[REQUEST A]: In the records, copy verbatim everything from the line with "genus: Indigofera" to the line with "collectors: T. R. Chand", both of those lines included. Omit the pictures.

[READING TEXT]:
⟨
Add devlink_eswitch_mode= kernel command line parsing for a default
eswitch mode.

The supported syntax selects either all devlink handles or one explicit
comma-separated handle list:

  devlink_eswitch_mode=*=<mode>

  devlink_eswitch_mode=<handle>[,<handle>...]=<mode>

where <mode> is one of legacy, switchdev or switchdev_inactive. All
selected handles receive the same mode. Assigning different modes to
different handle lists in the same parameter value is not supported.

Store the parsed selector and mode in devlink core so the default can be
applied by a downstream patch.

Document the devlink_eswitch_mode= syntax and duplicate handle handling.

Signed-off-by: Mark Bloch <mbloch@nvidia.com>
---
 .../admin-guide/kernel-parameters.txt         |  25 ++
 .../networking/devlink/devlink-defaults.rst   |  78 ++++++
 Documentation/networking/devlink/index.rst    |   1 +
 net/devlink/core.c                            | 227 ++++++++++++++++++
 4 files changed, 331 insertions(+)
⟩
[REQUEST B]: Carry the patch description for the devlink_eswitch_mode= kernel parameter forward from its last line.

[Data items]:
⟨
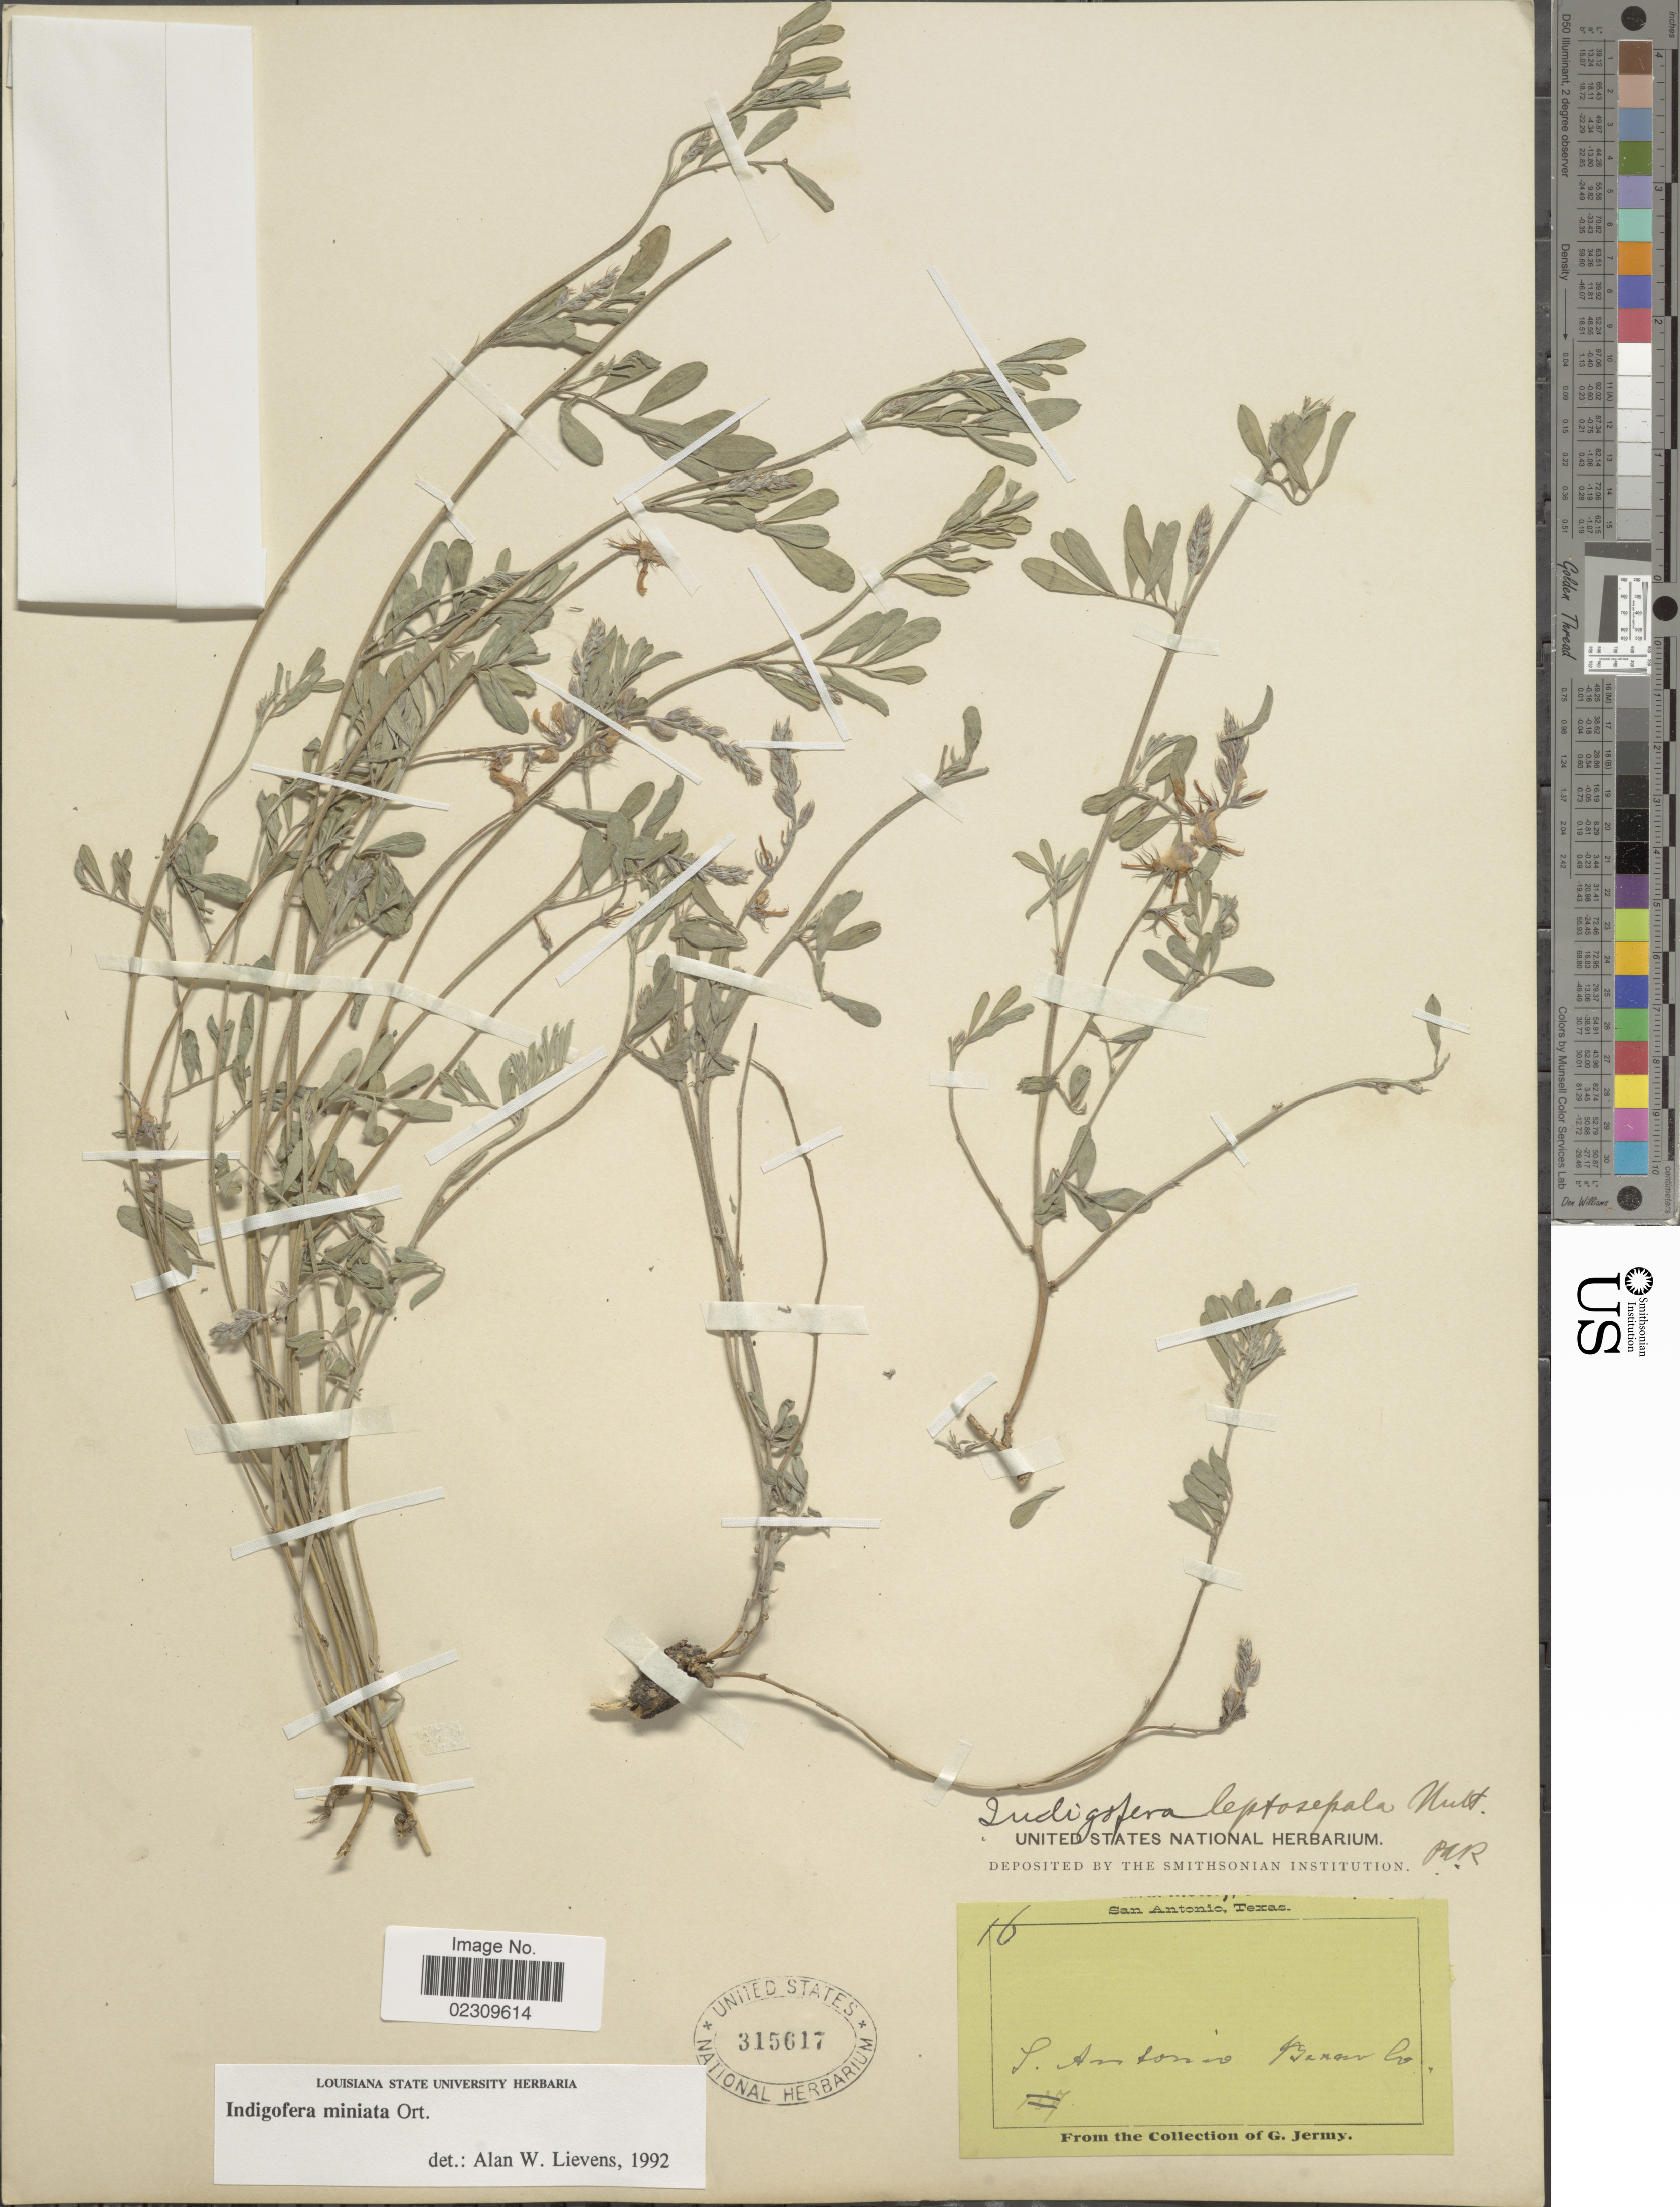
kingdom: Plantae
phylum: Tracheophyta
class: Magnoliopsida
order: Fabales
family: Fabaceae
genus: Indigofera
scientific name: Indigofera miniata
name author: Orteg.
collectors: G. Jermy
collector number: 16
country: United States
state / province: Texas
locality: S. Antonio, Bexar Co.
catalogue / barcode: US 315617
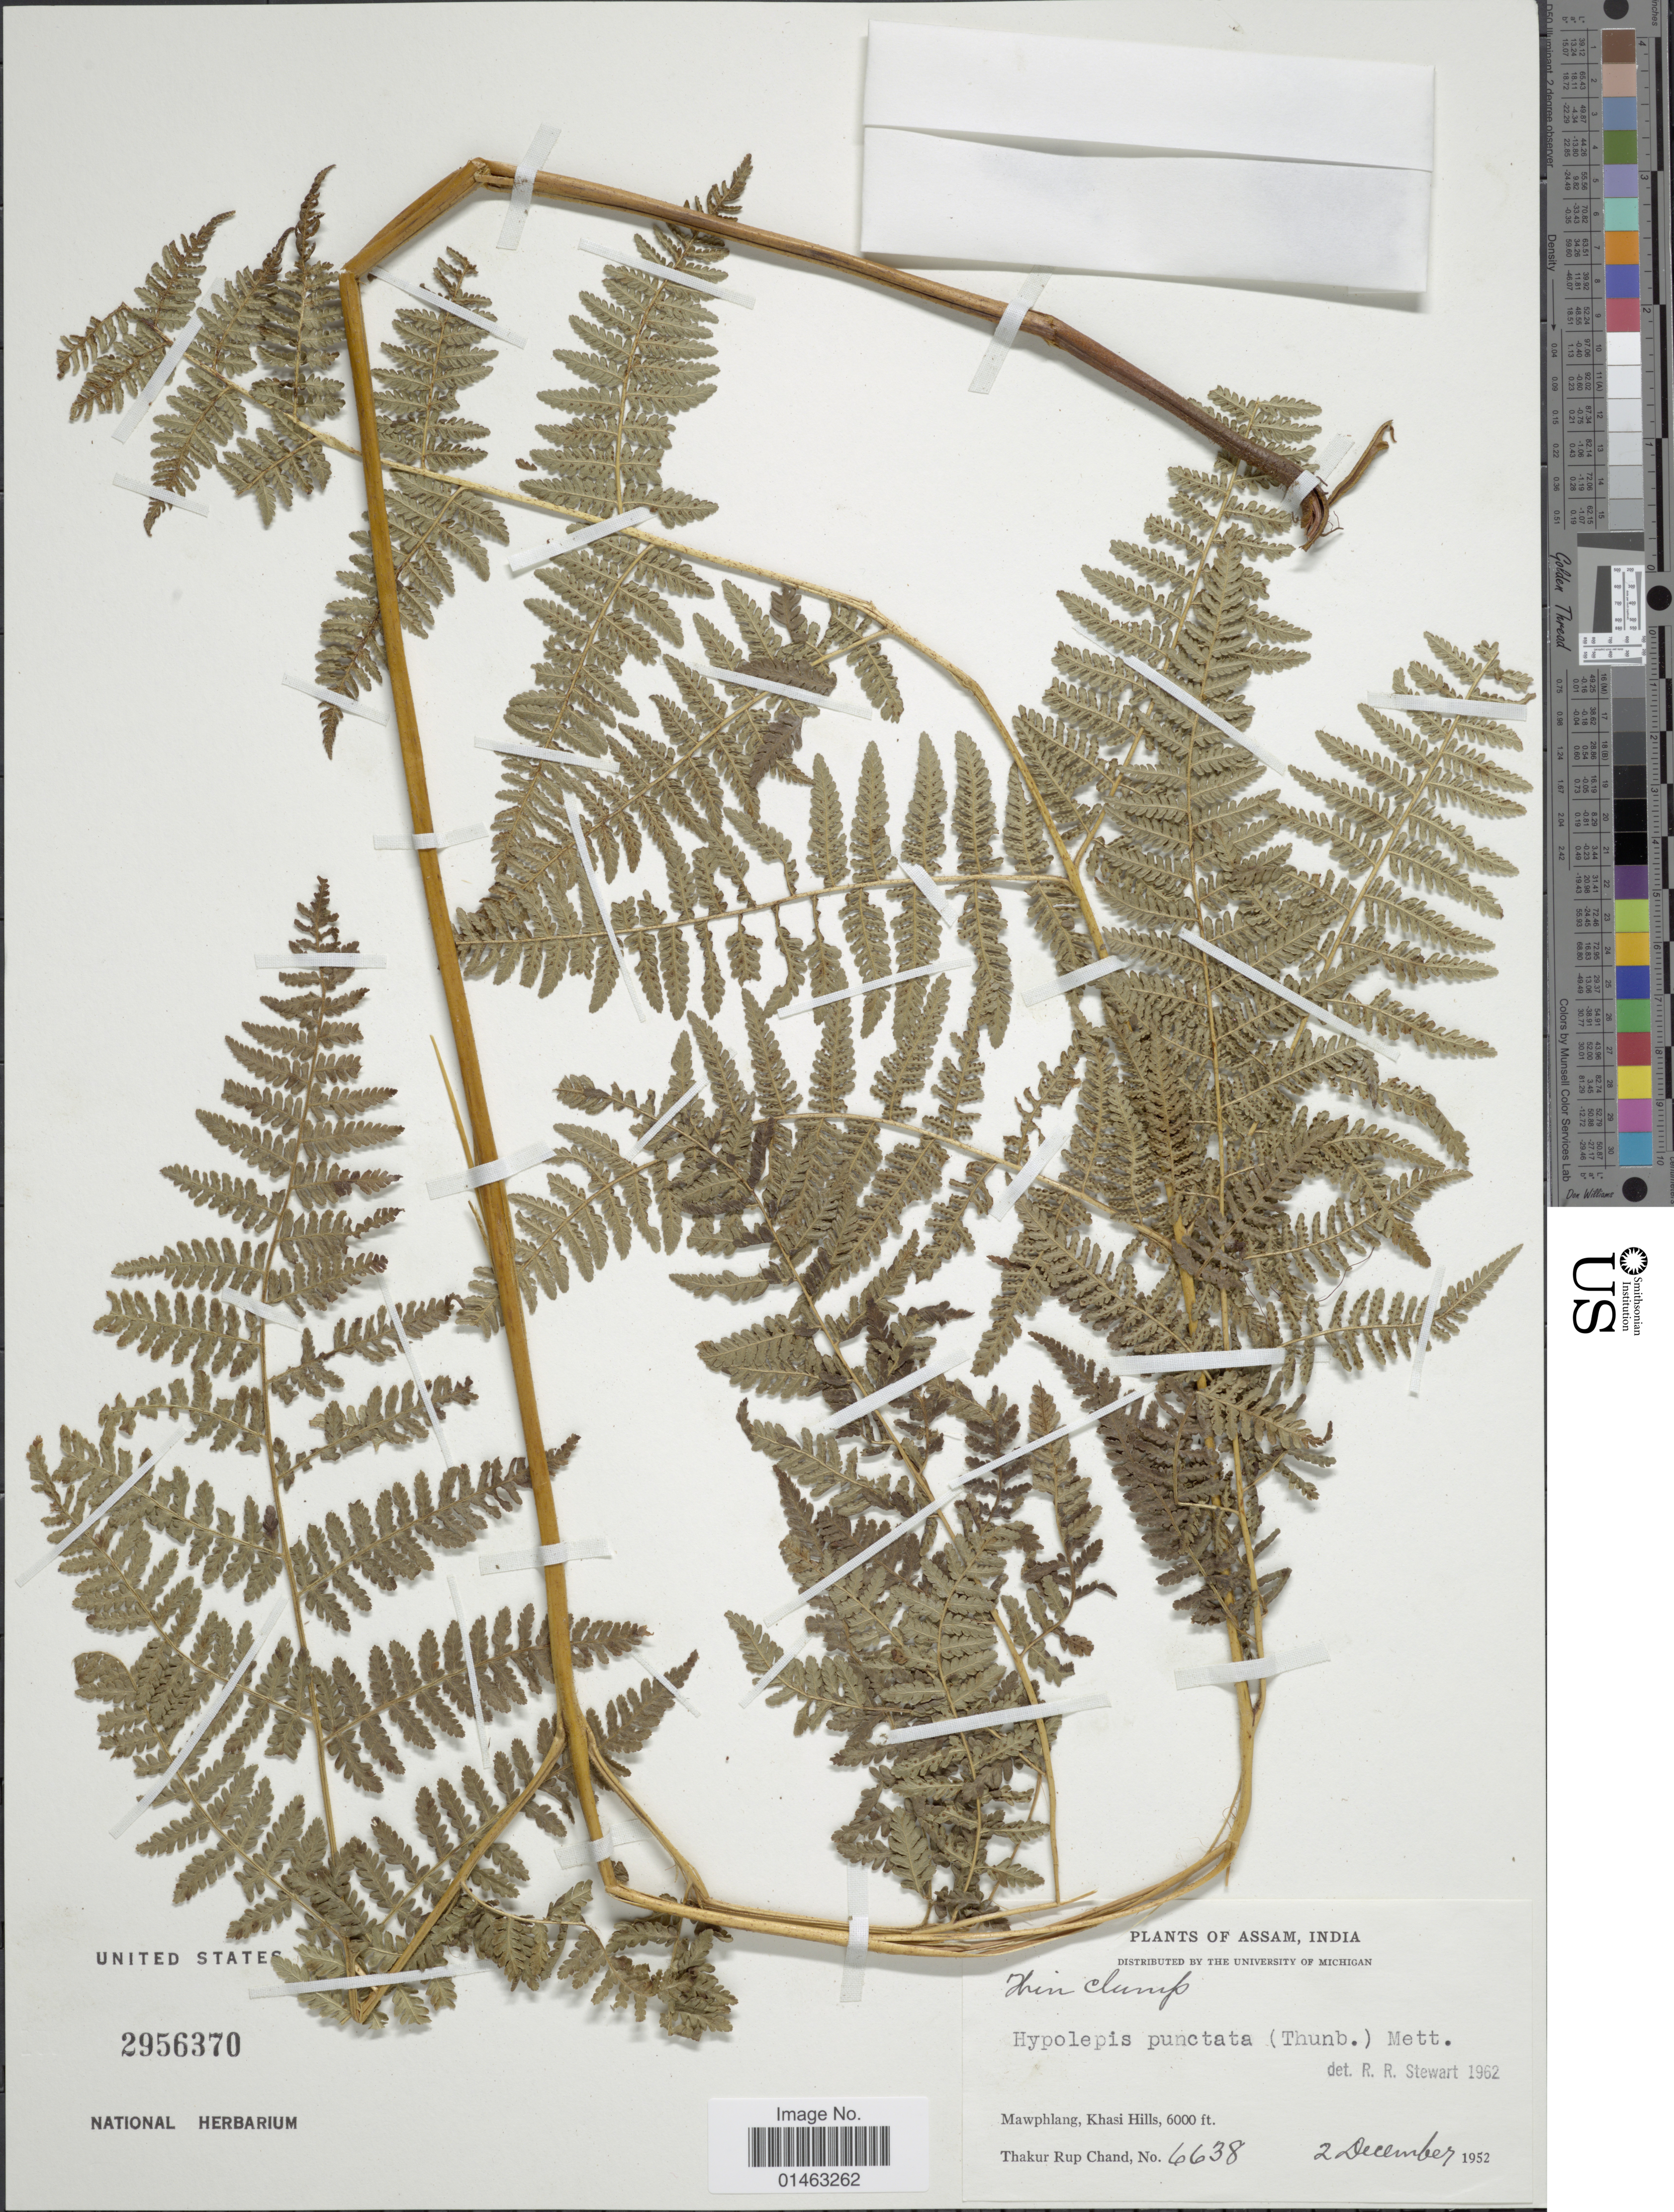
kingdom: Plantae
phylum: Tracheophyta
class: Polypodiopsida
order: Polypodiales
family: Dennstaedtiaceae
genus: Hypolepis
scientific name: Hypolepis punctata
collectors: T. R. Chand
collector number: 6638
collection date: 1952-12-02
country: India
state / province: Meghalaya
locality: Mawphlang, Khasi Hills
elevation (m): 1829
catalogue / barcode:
⟩
[TASK ANSWER A]:
genus: Indigofera
scientific name: Indigofera miniata
name author: Orteg.
collectors: G. Jermy
collector number: 16
country: United States
state / province: Texas
locality: S. Antonio, Bexar Co.
catalogue / barcode: US 315617
kingdom: Plantae
phylum: Tracheophyta
class: Polypodiopsida
order: Polypodiales
family: Dennstaedtiaceae
genus: Hypolepis
scientific name: Hypolepis punctata
collectors: T. R. Chand

[TASK ANSWER B]:
 create mode 100644 Documentation/networking/devlink/devlink-defaults.rst

diff --git a/Documentation/admin-guide/kernel-parameters.txt b/Documentation/admin-guide/kernel-parameters.txt
index b5493a7f8f22..117300dd589c 100644
--- a/Documentation/admin-guide/kernel-parameters.txt
+++ b/Documentation/admin-guide/kernel-parameters.txt
@@ -1249,6 +1249,31 @@ Kernel parameters
 	dell_smm_hwmon.fan_max=
 			[HW] Maximum configurable fan speed.
 
+	devlink_eswitch_mode=
+			[NET]
+			Format:
+			<selector>=<mode>
+
+			<selector>:
+			* | <handle>[,<handle>...]
+
+			<handle>:
+			<bus-name>/<dev-name>
+
+			Configure default devlink eswitch mode for matching
+			devlink instances during device initialization.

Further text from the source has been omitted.